# Passage to read:
........
Earlier this week I was in Singapore for a few days and made it a point to have enough time on the day I was leaving to see how good Singapore’s Changi Airport is for planespotting. Changi is perennially listed among the best airports for travelers and I can certainly understand why (more on that in a later post), however for planespotting it does have its challenges. One of them is the green tint in the glass similar to what you would find in your car’s glass. This green tint is there to help reduce glare into the terminal and to also help the efficiency of the air-conditioning system. So any photo taken within the terminals is almost always going to have a green tint that you need to remove when you process your photos (which is not always easy!).
Also a challenge is the fact that each gate has security screening so the gates are cordoned off from the rest of the terminal so you do not have the ability to be up against the glass in most places unless you’ve cleared security for a gate, and you only do that if you have a boarding pass for the flight departing that gate!
........
# Work to do:
**a)** Edit the rows from the very first line through the line containing "ಉಳಿಯಬೇಕಾಯ್ತು": replace "Transcribe" with "Copy out" and keep everything else unchanged.
**b)** Continue the passage about planespotting at Changi Airport from its last sentence.
The rows that follow have no connection to the passage about Changi Airport.

Stored records:
........
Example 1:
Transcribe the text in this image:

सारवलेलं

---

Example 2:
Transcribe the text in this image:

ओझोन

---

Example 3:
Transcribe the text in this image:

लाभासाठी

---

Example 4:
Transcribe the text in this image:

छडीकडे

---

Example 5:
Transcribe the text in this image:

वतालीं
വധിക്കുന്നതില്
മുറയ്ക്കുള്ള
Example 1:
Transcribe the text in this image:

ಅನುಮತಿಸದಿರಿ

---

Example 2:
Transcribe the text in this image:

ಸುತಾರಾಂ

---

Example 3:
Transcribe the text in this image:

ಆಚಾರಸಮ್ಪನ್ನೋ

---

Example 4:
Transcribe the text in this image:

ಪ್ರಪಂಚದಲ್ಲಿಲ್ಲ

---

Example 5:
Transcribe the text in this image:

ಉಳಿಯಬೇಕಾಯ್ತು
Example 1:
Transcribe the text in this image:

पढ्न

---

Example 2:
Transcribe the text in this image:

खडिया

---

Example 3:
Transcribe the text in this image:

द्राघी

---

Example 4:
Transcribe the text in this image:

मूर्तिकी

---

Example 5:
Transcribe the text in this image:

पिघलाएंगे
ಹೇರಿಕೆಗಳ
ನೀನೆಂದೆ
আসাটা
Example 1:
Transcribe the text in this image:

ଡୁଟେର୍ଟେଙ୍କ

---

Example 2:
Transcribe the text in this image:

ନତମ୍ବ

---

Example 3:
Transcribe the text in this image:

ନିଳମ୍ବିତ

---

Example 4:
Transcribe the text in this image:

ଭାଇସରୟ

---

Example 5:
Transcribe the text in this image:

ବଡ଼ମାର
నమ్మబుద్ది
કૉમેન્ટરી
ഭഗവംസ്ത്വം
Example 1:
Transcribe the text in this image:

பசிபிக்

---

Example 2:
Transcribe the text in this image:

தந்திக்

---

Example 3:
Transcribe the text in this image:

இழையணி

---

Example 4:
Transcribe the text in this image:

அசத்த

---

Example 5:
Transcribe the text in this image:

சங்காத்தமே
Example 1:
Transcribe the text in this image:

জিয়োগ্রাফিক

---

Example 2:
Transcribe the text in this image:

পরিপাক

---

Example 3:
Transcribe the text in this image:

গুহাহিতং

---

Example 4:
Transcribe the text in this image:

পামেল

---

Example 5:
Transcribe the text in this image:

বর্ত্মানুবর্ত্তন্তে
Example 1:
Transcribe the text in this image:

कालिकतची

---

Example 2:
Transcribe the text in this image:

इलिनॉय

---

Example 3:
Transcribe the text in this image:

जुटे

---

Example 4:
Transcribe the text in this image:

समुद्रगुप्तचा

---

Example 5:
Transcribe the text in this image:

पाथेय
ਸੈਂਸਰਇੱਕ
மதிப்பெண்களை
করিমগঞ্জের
........
# Outputs in order:
**a)**
Example 1:
Copy out the text in this image:

सारवलेलं

---

Example 2:
Copy out the text in this image:

ओझोन

---

Example 3:
Copy out the text in this image:

लाभासाठी

---

Example 4:
Copy out the text in this image:

छडीकडे

---

Example 5:
Copy out the text in this image:

वतालीं
വധിക്കുന്നതില്
മുറയ്ക്കുള്ള
Example 1:
Copy out the text in this image:

ಅನುಮತಿಸದಿರಿ

---

Example 2:
Copy out the text in this image:

ಸುತಾರಾಂ

---

Example 3:
Copy out the text in this image:

ಆಚಾರಸಮ್ಪನ್ನೋ

---

Example 4:
Copy out the text in this image:

ಪ್ರಪಂಚದಲ್ಲಿಲ್ಲ

---

Example 5:
Copy out the text in this image:

ಉಳಿಯಬೇಕಾಯ್ತು

**b)**
Another challenge is that there is no dedicated spotting area within the airport grounds as you would find in airports such as Hong Kong, Munich or Frankfurt. There are some spotting opportunities from parking lots near a few beaches but nothing on the property itself. Changi does have observation areas within its terminals, however you are several yards away from the glass, and in many cases have 2 panes of glass between you and the aircraft, so pictures come out poorly!!
All that aside, Changi is still a very good place to observe airline traffic and I definitely recommend you bring your camera and take some time watching the airplanes! Many major airlines and Asian low cost carriers serve Changi so there is always something interesting to see.
The pictures below were taken over several hours on September 5 from within terminal 3 and from the aircraft that took me home. Of course it happened to be a cloudy day, and that impacted the pictures even more 🙁 .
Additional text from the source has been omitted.